There were other Confederate cruisers like unto the Alabama, including the Shenandoah, the Florida, the Tallahassee, the Tacony, and the Georgia. These ships largely aided in that destruction of American commerce in which the Alabama had taken the lead. But none of them had so picturesque a career as was that of the Alabama, while the careers of all of them are fitly represented by that of Admiral Semmes's ship.
The destructive activities of these ships were afterwards made the subject of an international arbitration, and Great Britain was condemned to pay to the United States an indemnity of $15,500,000 for her neglect of international comity in permitting them to sail from her ports.
[CHAPTER XLIX]
Sherman's Campaign against Atlanta
The plan by which General Grant hoped to crush the Confederacy during the summer of 1864 and to make an end of the resisting power of its armies has been set forth already. In that plan, as the reader will remember, an operation second in importance only to Grant's own campaign in Virginia was Sherman's southward march from Chattanooga, which was intended to defeat Johnston, seize upon Atlanta, and push forward thence through the heart of the Confederacy, either to Mobile or to Savannah, in either case cutting the Confederacy in two and leaving Lee with no substantial country behind him. Sherman had already in the spring swept through the country from Vicksburg to Chattanooga, paralyzing Confederate resistance there, breaking up all the railroad communications, and opening a wide path on the east of the Mississippi river for any military operations that the Federal Government might decide to institute in that quarter of the country. Then Grant in pursuance of his policy of putting his strongest lieutenants into the most important commands under himself, had ordered Sherman to take control of all the forces in the West, subject to no dictation whatsoever, except such as Grant himself might find occasion to exercise. And in giving Sherman his orders, Grant steadfastly bore in mind his conviction that Sherman was a general too capable and too energetic to need minute instruction or anything more than general orders. To Sherman he assigned a command and a duty. He left it to Sherman's own judgment so to handle the command as to execute the duty, and accomplish the purpose intended.

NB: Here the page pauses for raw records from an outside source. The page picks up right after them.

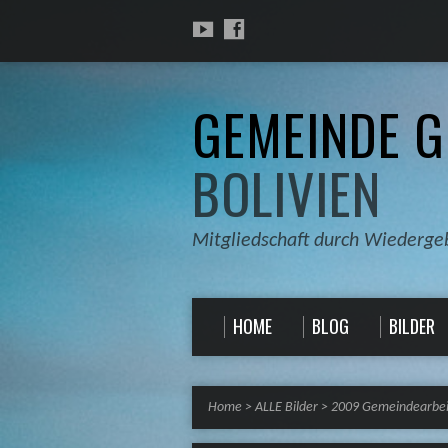
GEMEINDE G
BOLIVIEN
Mitgliedschaft durch Wiederge
HOME
BLOG
BILDER
Home
>
ALLE Bilder
>
2009 Gemeindearbei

Many months earlier Grant had left affairs undirected in a part of the smaller area which he then controlled upon the avowed ground that "Sherman was there." Upon the same principle and in the same abounding confidence in his lieutenant, he thought it sufficient in 1864 to tell Sherman in a general way what he wanted him to do in aid of the general purposes of the campaign, and to leave him to do it in his own way. In scarcely any other act of his life did Grant better illustrate the breadth and strength of his own capacity than he did in thus appreciating and trusting Sherman, and in treating Meade in like manner in Virginia so far as his own presence with Meade's army permitted.
Sherman's problem was difficult of execution, but perfectly simple in its terms. It was his duty to assail Johnston, destroy him if possible, seize upon Atlanta, the great railroad center of the South, and push a column thence to the sea. For the accomplishment of this purpose Sherman had the Army of the Cumberland, commanded by General George H. Thomas, the Army of the Tennessee, commanded by General James B. McPherson, and the Army of the Ohio, commanded by General John M. Schofield. His total fighting force was about 100,000 men.
Opposed to him was Johnston, who lay at Dalton, Georgia, with about 43,000 men.
Sherman had hope of reinforcements sufficient at least to make good his losses on the march which he was about to undertake, while Johnston perfectly knew that he could hope for no reinforcement at all. Sherman had lines of communication over which he could bring to his army 130 carloads of provisions each day. Johnston's men sometimes had scanty rations, and sometimes none at all. He had no secure source of supply in any quarter, as was usually the case with Confederate armies at this period of the war. Lee's army had received a ration of three quarters of a pound of uncooked flour to each man at Spottsylvania just before the movement from that point, and it was three days later—three days of hard fighting and hard marching—before the majority of them received any other rations whatsoever. Johnston's army was similarly starved during the campaign of Atlanta.